Paul Hardman, managing consultant, Broughton, explores the current situation and ways of reducing greenhouse gases in this sector.
Broughton
Pressurised metered-dose inhalers (pMDIs) are essential for treating respiratory conditions like asthma and COPD, but their hydrofluorocarbon (HFC) propellants are potent greenhouse gases that contribute to global warming. As environmental concerns grow, reducing these emissions has become a priority in healthcare. The pharmaceutical industry can address these challenges by investing in research for low-global warming potential (low-GWP) propellants.
The NHS Long Term Plan aims to cut emissions by increasing the use of lower-carbon alternatives like dry powder inhalers (DPIs), greener disposal of used inhalers, and supporting innovations in lower-carbon propellants. As pMDIs make up 70% of the inhalers prescribed in the UK, a 30% shift to DPIs could reduce emissions by 374 kilotons of CO₂ equivalent (ktCO2e) annually.
The current propellants
Previous efforts to make inhalers environmentally friendly followed the Montreal Protocol, which phased out chlorofluorocarbons (CFCs) due to their ozone depletion effects. HFCs were adopted as a more ozone-friendly alternative. However, a major drawback is their GWP is much higher than that of carbon dioxide (CO₂).
These gases can persist for extended periods in the upper atmosphere, permitting solar radiation to enter while trapping reflected emissions and re-radiating energy back toward the Earth. In response, global regulatory efforts, such as the Kigali Amendment, are now focusing on the phasing out HFCs, particularly in medical applications, to mitigate their impact on the environment.
The path to greener inhalers
Another established product on the market is the DPI. DPIs deliver medication to the lungs in dry powder form, with the medicine stored in individual blisters. Each blister contains a precise amount of the powdered medication, typically a single dose.
DPIs have the distinct environmental advantage of containing no propellants and, therefore, no HFCs. DPIs rely on the patient’s inhalation effort to deliver medication. When the patient inhales through the device, the air flow disperses the powdered medication, carrying it into the lungs. This eliminates the need for propellants like HFCs, making DPIs a more environmentally friendly option.

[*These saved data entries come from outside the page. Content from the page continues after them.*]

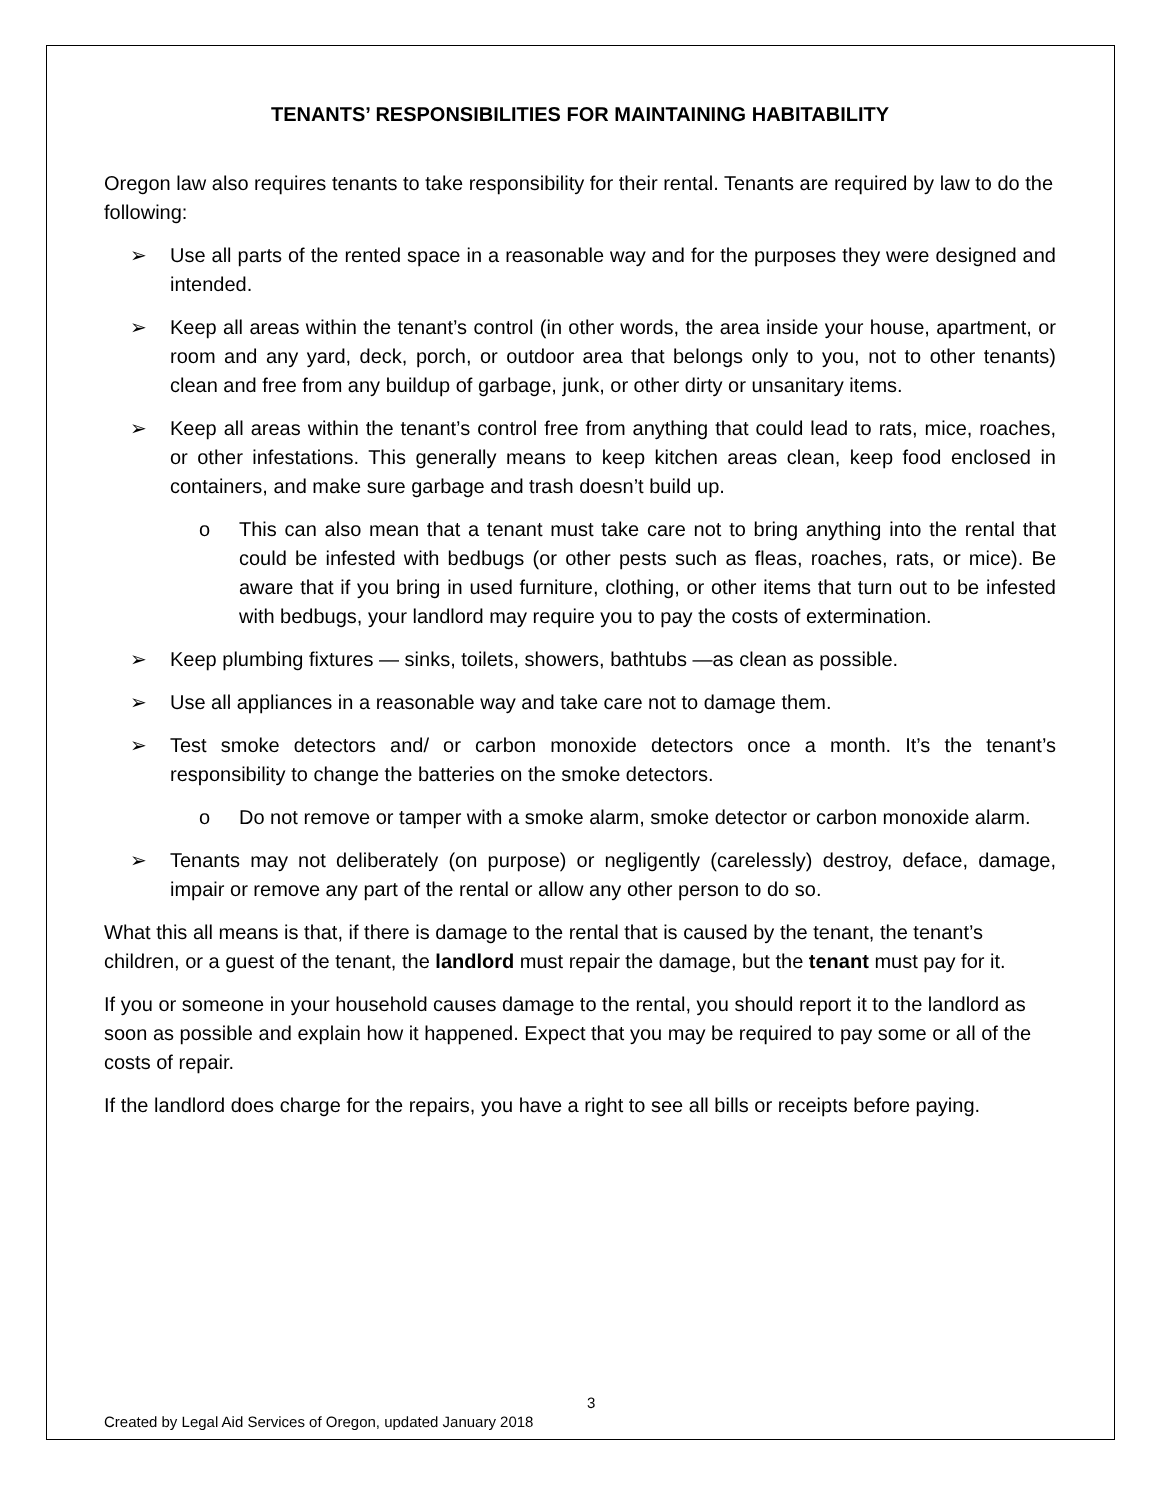TENANTS’ RESPONSIBILITIES FOR MAINTAINING HABITABILITY
Oregon law also requires tenants to take responsibility for their rental. Tenants are required by law to do the following:
➢ Use all parts of the rented space in a reasonable way and for the purposes they were designed and intended.
➢ Keep all areas within the tenant’s control (in other words, the area inside your house, apartment, or room and any yard, deck, porch, or outdoor area that belongs only to you, not to other tenants) clean and free from any buildup of garbage, junk, or other dirty or unsanitary items.
➢ Keep all areas within the tenant’s control free from anything that could lead to rats, mice, roaches, or other infestations. This generally means to keep kitchen areas clean, keep food enclosed in containers, and make sure garbage and trash doesn’t build up.
o This can also mean that a tenant must take care not to bring anything into the rental that could be infested with bedbugs (or other pests such as fleas, roaches, rats, or mice). Be aware that if you bring in used furniture, clothing, or other items that turn out to be infested with bedbugs, your landlord may require you to pay the costs of extermination.
➢ Keep plumbing fixtures — sinks, toilets, showers, bathtubs —as clean as possible.
➢ Use all appliances in a reasonable way and take care not to damage them.
➢ Test smoke detectors and/ or carbon monoxide detectors once a month. It’s the tenant’s responsibility to change the batteries on the smoke detectors.
o Do not remove or tamper with a smoke alarm, smoke detector or carbon monoxide alarm.
➢ Tenants may not deliberately (on purpose) or negligently (carelessly) destroy, deface, damage, impair or remove any part of the rental or allow any other person to do so.
What this all means is that, if there is damage to the rental that is caused by the tenant, the tenant’s children, or a guest of the tenant, the landlord must repair the damage, but the tenant must pay for it.
If you or someone in your household causes damage to the rental, you should report it to the landlord as soon as possible and explain how it happened. Expect that you may be required to pay some or all of the costs of repair.
If the landlord does charge for the repairs, you have a right to see all bills or receipts before paying.
3
Created by Legal Aid Services of Oregon, updated January 2018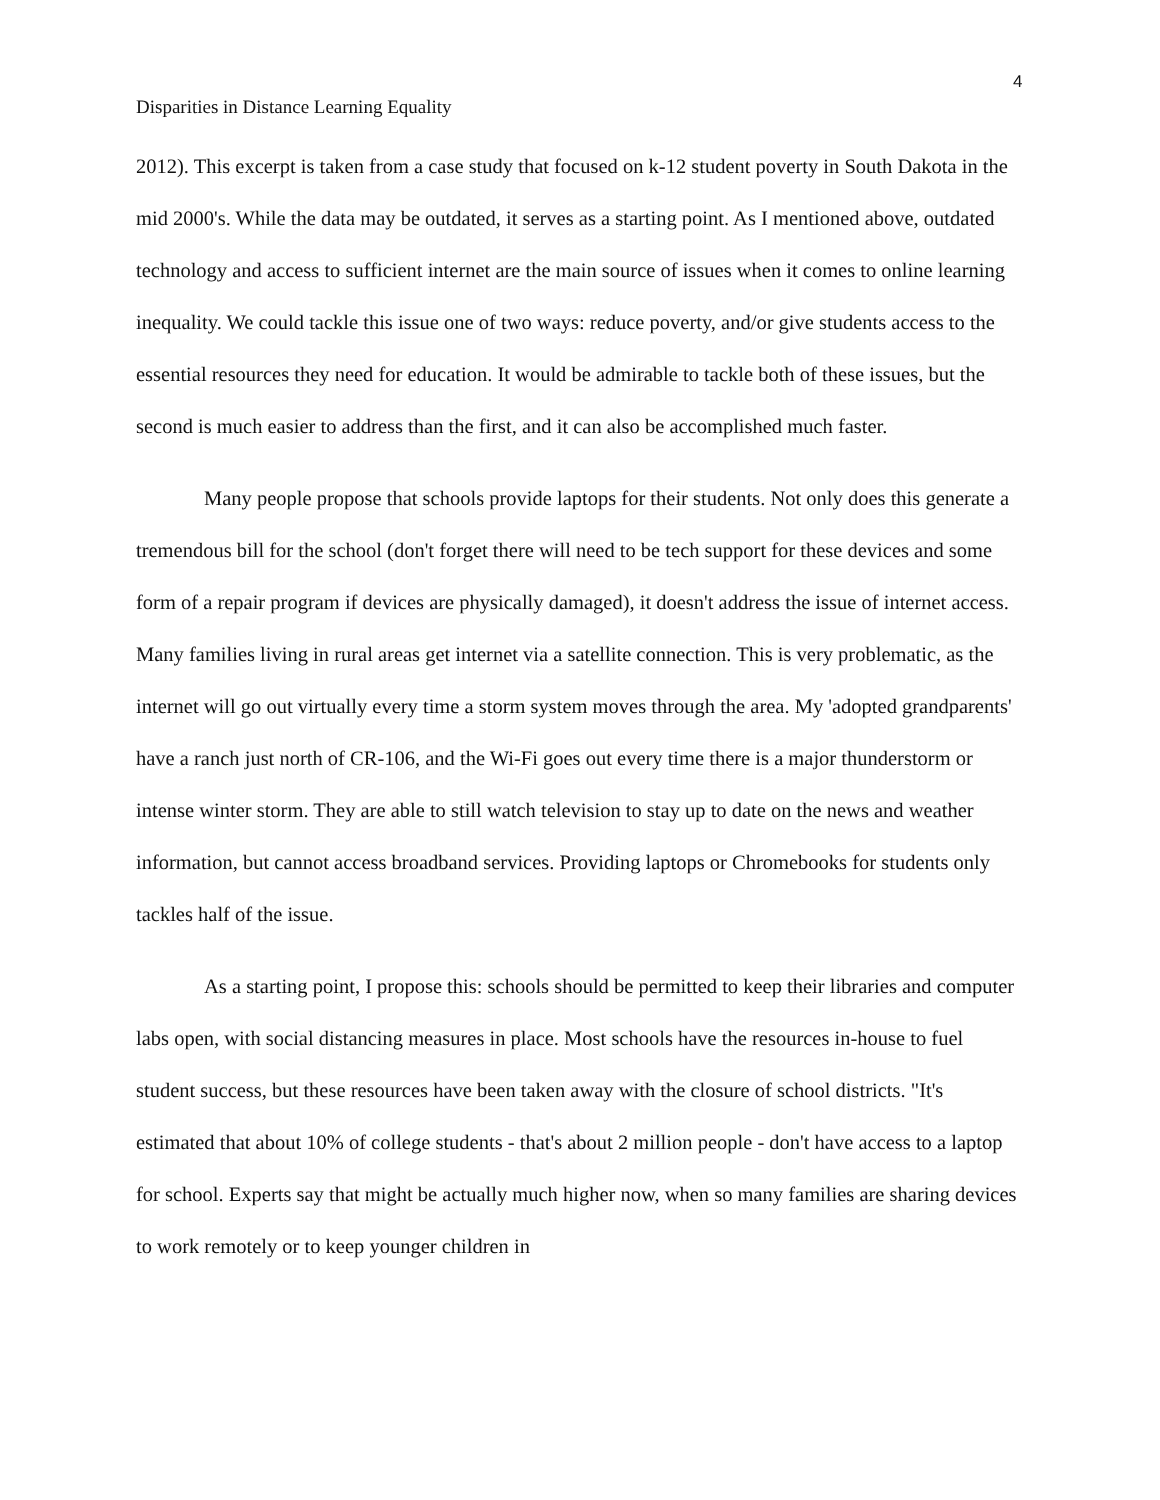4
Disparities in Distance Learning Equality
2012). This excerpt is taken from a case study that focused on k-12 student poverty in South Dakota in the mid 2000's. While the data may be outdated, it serves as a starting point. As I mentioned above, outdated technology and access to sufficient internet are the main source of issues when it comes to online learning inequality. We could tackle this issue one of two ways: reduce poverty, and/or give students access to the essential resources they need for education. It would be admirable to tackle both of these issues, but the second is much easier to address than the first, and it can also be accomplished much faster.
Many people propose that schools provide laptops for their students. Not only does this generate a tremendous bill for the school (don't forget there will need to be tech support for these devices and some form of a repair program if devices are physically damaged), it doesn't address the issue of internet access. Many families living in rural areas get internet via a satellite connection. This is very problematic, as the internet will go out virtually every time a storm system moves through the area. My 'adopted grandparents' have a ranch just north of CR-106, and the Wi-Fi goes out every time there is a major thunderstorm or intense winter storm. They are able to still watch television to stay up to date on the news and weather information, but cannot access broadband services. Providing laptops or Chromebooks for students only tackles half of the issue.
As a starting point, I propose this: schools should be permitted to keep their libraries and computer labs open, with social distancing measures in place. Most schools have the resources in-house to fuel student success, but these resources have been taken away with the closure of school districts. "It's estimated that about 10% of college students - that's about 2 million people - don't have access to a laptop for school. Experts say that might be actually much higher now, when so many families are sharing devices to work remotely or to keep younger children in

However, some patients – typically the very ill, elderly or very young – will be unable to generate sufficient inspiratory flow to correctly use a DPI, in which case only a propellant-driven pMDI will suffice.
Low-GWP propellants
Recent advancements have led to the development of low-GWP propellants, such as HFC 152a and HFO 1234ze(E). These alternatives significantly reduce environmental impact compared to traditional propellants. Companies like AstraZeneca and Chiesi are actively working to bring these new propellants to market, with expected launches by 2025, marking a significant step towards more sustainable inhaler options.
HFO 1234ze(E) is the most probable replacement option due to its low GWP and its similar physical characteristics, including density, vapour pressure, and dipole moment, with commonly used propellants like HFC 134a. This can also help simplify the transition process in inhaler design.
The industry’s role in the transition
The introduction of new propellants is subject to strict regulatory scrutiny. Manufacturers must undertake a series of evaluations to ensure safety and effectiveness. Evaluations for extractables and leachables are necessary to ensure new propellents do not result in extracted compounds of toxicological concern from the container closure system that may leach into the medication over the shelf life of the product.
The U.S. FDA's Guidance for Industry sets regulatory expectations for propellant-based inhalers, requiring thorough toxicological assessments and ensuring new formulations meet safety, effectiveness, and patient use standards.
Similarly, the EMA’s Guideline on the Pharmaceutical Quality of Inhalation and Nasal Products mandates rigorous evaluation of any changes in propellants or components, along with studies on drug delivery performance and device compatibility.
Gaining regulatory approval for new propellants can be a lengthy process due to various challenges. By investing in research and development for low-GWP propellants, companies can lead the charge in creating environmentally friendly alternatives.
Collaborating with specialist firms can accelerate this process, ensuring that new technologies are developed and brought to market more efficiently. However, while it's essential to focus on reducing environmental impact, it is equally important to maintain a patient-centred approach.